Open vemonet opened 3 years ago

vemonet commented 3 years ago

Hi @samiscoding , I tried to run the Dragoman but it crashes even with the default existing functions

There was no complete example given so I need to build mine by reverse engineering the existing code.

The example folder don't contains the most important information: the custom defined python functions (https://github.com/SDM-TIB/Dragoman/tree/master/example). The demo video don't show how to apply the functions in a RML file, it tells us where to write the python functions, but it don't show how to use those functions to actually run a mapping. The functions used in the example/test.ttl RML don't seems to be defined anywhere, so we need to figure out how to use functions by ourselves

It is not clear what is the full URI of the function that we define in the functions.py. That's the only thing we need to do normally: map a URI to a python function, because everything is a URI in RDF/RML, but there is no trace of defining URIs for functions in Dragoman. We can only define basic strings

In the example RML you used @prefix clarifyFun: <http://clarify2020.eu/function/> ., so I tried to use it also

You can find my repo here: https://github.com/vemonet/Dragoman/tree/vemonet-dev I added a setup.py (it is required to publish a pip package, not sure why you dont have a setup.py for this package that has been published), and I improved the Dockerfile to run it easily as a CLI instead of the API (the API just makes everything more complex to use and increase the chances of failures, which reduce the reproducibility of your tool)

I provide infos on how to build and run as comments in the Dockerfile: https://github.com/vemonet/Dragoman/blob/vemonet-dev/Dockerfile.cli (I can do a pull request if you are interested in adding)

I currently just try to use the default tolower function you already defined but it does not seems to work.

docker run -it --rm -v $(pwd)/example/hgnc:/data ghcr.io/vemonet/dragoman:latest -c config.ini  

Executing hgnc...
Traceback (most recent call last):
  File "/usr/local/bin/dragoman", line 8, in <module>
    sys.exit(main())
  File "/usr/local/lib/python3.8/site-packages/Interpreter/__main__.py", line 20, in main
    translate(config_path)
  File "/usr/local/lib/python3.8/site-packages/Interpreter/translate.py", line 791, in translate
    update_mapping(triples_map_list, function_dic, config["datasets"]["output_folder"], config[dataset_i]["mapping"],True,file_projection, config["datasets"]["strategy"])
  File "/usr/local/lib/python3.8/site-packages/Interpreter/connection.py", line 141, in update_mapping
    prefix, url, value = prefix_extraction(original, predicate_object.predicate_map.value)
  File "/usr/local/lib/python3.8/site-packages/Interpreter/connection.py", line 83, in prefix_extraction
    return prefixes[url], url, value
KeyError: 'http://www.w3.org/1999/02/22-rdf-syntax-ns#'

That would be really nice if we could have a full example that works (just git clone, run docker and it work), so that we can start from that to try it.

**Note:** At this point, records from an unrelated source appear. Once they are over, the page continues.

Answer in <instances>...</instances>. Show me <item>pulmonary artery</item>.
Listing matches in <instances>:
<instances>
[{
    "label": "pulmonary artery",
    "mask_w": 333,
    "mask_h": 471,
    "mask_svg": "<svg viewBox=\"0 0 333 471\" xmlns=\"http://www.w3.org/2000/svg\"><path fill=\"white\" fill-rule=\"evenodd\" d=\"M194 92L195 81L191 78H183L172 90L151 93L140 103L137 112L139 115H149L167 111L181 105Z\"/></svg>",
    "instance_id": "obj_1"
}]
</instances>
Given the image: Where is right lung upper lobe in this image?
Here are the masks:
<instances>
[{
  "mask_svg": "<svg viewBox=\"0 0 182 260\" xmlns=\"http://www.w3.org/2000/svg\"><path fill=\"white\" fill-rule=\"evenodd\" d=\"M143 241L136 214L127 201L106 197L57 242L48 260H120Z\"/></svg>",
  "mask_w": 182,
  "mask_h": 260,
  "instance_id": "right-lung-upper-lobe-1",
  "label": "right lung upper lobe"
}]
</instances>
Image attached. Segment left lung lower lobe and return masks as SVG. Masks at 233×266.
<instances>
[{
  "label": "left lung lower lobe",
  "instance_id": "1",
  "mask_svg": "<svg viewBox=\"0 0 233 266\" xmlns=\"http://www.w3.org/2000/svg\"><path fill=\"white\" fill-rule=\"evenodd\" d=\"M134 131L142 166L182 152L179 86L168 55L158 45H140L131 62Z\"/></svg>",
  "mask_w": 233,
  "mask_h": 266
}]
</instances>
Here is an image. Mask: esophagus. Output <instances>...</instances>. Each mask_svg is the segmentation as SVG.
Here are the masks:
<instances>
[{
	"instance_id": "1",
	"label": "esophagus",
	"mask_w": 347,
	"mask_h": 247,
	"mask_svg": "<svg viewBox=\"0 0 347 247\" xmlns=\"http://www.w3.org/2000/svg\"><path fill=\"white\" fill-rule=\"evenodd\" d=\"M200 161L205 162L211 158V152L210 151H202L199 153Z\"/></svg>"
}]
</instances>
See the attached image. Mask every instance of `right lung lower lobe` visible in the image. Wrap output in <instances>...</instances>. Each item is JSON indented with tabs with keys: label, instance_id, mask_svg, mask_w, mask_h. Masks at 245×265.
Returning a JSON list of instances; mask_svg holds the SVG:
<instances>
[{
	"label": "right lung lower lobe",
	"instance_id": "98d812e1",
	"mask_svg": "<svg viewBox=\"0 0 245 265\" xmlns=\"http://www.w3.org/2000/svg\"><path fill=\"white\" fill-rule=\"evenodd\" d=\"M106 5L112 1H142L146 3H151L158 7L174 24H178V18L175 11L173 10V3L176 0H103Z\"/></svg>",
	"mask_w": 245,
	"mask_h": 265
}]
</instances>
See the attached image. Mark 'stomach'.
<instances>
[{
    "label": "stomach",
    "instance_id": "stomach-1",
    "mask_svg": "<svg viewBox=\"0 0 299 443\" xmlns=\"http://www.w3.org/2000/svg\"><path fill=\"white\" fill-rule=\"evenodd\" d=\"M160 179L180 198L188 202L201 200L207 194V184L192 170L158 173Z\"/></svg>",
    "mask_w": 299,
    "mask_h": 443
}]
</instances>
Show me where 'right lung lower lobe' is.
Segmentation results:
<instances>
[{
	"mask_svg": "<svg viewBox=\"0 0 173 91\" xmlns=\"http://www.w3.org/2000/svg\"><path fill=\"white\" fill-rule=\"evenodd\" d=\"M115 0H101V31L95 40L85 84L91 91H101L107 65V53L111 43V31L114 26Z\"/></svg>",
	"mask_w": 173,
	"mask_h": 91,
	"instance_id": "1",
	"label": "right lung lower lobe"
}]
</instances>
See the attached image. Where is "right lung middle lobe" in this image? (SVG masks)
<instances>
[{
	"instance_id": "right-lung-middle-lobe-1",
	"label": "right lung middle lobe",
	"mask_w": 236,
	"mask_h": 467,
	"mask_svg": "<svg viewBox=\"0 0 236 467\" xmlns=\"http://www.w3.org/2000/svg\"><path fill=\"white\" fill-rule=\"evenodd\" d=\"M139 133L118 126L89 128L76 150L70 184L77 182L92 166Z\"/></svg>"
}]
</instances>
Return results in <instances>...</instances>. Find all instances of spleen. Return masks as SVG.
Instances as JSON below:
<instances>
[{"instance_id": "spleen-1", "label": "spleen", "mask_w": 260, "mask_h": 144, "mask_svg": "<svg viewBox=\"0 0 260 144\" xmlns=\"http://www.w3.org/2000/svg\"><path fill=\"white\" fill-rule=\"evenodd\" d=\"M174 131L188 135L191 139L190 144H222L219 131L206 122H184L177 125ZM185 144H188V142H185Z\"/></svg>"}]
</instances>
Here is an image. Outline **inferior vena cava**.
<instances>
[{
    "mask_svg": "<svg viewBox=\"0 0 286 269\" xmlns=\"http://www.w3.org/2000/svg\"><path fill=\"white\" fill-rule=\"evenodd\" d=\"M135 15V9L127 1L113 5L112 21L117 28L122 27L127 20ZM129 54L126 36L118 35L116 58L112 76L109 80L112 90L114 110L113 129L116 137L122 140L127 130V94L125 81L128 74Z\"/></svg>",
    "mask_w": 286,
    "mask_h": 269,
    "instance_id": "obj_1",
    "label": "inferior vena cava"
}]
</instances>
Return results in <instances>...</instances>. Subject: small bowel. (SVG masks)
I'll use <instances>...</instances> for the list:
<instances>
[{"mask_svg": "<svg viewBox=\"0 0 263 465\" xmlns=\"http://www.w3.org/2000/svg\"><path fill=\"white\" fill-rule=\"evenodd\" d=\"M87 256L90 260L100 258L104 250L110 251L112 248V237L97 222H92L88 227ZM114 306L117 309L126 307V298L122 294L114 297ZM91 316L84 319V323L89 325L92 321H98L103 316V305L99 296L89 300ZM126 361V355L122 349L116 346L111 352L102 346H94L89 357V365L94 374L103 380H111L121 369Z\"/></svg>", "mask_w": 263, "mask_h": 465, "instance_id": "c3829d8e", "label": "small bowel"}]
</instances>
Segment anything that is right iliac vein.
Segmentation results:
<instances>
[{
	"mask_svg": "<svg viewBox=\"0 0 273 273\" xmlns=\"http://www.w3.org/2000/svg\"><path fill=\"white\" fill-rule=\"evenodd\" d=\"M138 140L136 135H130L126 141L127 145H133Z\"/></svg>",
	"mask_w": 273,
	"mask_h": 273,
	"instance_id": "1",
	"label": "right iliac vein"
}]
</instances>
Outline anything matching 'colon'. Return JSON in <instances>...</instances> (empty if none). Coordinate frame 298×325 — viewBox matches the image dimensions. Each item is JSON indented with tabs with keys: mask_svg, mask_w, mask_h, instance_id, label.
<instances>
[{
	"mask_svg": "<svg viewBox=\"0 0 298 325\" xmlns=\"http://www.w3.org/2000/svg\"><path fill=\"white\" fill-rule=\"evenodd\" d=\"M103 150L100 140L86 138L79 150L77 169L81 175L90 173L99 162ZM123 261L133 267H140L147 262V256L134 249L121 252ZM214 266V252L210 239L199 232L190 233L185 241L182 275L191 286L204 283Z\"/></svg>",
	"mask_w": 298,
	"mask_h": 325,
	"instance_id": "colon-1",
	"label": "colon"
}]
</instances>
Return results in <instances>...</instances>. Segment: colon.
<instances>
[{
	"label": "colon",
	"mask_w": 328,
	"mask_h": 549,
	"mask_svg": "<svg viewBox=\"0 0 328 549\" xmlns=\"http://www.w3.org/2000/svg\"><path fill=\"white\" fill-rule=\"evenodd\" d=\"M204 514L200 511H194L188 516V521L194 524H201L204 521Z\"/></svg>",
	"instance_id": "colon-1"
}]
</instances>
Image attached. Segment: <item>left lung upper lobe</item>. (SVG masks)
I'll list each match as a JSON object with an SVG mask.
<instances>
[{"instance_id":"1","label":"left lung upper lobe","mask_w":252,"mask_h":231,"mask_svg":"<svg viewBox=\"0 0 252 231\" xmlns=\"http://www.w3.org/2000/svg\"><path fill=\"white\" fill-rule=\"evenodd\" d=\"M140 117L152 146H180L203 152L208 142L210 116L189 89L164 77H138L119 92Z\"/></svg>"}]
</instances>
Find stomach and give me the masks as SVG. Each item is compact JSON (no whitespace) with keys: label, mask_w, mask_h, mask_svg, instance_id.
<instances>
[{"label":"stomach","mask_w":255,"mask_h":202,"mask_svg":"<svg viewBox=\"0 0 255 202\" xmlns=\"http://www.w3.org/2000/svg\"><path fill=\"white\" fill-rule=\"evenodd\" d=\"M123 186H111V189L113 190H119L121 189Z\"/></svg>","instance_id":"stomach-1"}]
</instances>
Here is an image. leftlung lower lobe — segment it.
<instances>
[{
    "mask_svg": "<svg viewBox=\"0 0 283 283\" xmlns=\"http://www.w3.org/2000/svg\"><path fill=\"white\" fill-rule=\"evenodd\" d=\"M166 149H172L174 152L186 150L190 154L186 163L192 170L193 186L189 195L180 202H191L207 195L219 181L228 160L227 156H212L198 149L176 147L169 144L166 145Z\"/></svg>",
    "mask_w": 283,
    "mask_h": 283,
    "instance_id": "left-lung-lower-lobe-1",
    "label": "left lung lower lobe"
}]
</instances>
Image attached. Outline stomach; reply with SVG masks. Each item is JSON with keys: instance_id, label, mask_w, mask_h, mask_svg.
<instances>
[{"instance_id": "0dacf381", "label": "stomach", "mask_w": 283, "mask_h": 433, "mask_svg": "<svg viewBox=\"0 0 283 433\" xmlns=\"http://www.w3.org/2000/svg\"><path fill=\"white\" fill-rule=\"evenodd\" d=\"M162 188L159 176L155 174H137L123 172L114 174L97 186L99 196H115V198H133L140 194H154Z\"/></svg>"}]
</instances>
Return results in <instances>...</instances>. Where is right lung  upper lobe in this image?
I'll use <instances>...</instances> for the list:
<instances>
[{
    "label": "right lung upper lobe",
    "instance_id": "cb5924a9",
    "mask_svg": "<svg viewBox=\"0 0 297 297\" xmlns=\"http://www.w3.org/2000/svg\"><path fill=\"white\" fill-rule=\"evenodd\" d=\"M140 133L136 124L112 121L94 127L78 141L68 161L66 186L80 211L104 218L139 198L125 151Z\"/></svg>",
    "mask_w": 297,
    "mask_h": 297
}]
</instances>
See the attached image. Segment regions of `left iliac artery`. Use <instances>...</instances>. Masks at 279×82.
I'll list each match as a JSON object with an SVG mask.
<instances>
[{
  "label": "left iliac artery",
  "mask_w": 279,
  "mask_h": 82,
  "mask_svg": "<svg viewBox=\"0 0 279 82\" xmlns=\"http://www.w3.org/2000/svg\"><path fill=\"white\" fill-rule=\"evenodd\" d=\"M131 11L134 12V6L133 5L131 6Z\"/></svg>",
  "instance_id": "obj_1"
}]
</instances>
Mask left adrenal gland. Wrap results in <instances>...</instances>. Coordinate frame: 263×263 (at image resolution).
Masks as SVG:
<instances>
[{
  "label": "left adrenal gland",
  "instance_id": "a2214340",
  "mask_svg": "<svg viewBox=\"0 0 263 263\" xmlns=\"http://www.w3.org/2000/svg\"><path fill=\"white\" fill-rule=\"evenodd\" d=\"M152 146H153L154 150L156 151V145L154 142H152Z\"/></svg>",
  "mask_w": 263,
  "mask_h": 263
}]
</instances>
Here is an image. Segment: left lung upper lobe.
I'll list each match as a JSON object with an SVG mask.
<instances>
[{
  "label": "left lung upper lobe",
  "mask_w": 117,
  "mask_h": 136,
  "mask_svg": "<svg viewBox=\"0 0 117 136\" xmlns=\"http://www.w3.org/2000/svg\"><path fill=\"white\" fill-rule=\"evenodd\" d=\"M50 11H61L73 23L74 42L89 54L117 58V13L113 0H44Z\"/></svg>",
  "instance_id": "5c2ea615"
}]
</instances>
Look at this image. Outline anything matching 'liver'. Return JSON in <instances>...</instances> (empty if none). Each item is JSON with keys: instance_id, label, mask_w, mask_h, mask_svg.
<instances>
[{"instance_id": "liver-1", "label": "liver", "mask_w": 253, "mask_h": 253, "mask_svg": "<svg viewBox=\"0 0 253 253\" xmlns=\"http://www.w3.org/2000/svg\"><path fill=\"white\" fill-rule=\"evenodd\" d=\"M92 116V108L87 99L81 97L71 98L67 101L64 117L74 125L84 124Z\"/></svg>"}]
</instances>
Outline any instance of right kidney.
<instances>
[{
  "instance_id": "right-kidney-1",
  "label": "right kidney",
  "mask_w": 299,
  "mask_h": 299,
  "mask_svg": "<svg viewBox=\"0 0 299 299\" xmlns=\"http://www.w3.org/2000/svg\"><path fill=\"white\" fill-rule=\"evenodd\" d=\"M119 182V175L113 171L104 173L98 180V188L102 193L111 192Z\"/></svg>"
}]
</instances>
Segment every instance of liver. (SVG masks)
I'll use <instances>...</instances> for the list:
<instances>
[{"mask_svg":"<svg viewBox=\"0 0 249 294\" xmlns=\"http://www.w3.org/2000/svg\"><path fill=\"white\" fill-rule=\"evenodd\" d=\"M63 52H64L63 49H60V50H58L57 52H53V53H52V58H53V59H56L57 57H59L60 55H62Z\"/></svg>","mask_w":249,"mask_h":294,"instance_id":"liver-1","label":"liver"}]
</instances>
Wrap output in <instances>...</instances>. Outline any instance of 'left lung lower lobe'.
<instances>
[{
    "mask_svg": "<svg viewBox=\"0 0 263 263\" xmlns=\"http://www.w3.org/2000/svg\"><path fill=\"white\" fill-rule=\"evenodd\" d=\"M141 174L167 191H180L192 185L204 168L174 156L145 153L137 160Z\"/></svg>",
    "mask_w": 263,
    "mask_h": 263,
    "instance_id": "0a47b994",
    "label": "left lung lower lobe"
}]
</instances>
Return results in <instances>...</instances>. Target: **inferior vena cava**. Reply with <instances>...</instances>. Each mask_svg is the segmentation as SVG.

It would also be nice to have a full working example of piping Dragoman + RDFizer. Because RML mappings don't do much with functions, so any person doing mapping ro RDF seriously will need functions.

samiscoding commented 3 years ago

Hi @vemonet, thanks a lot for trying Dragoman and giving us feedback. Regarding the missing functions, I just noticed that it is in another branch and not pushed to the main branch, my bad! I am working on preparing a complete example and demo on using Dragoman, I will definitely inform you once it is ready :) We will also consider your other comments on docker. Also, we are welcoming any type of collaboration, so if you are interested we'd be happy to hear from you via email :)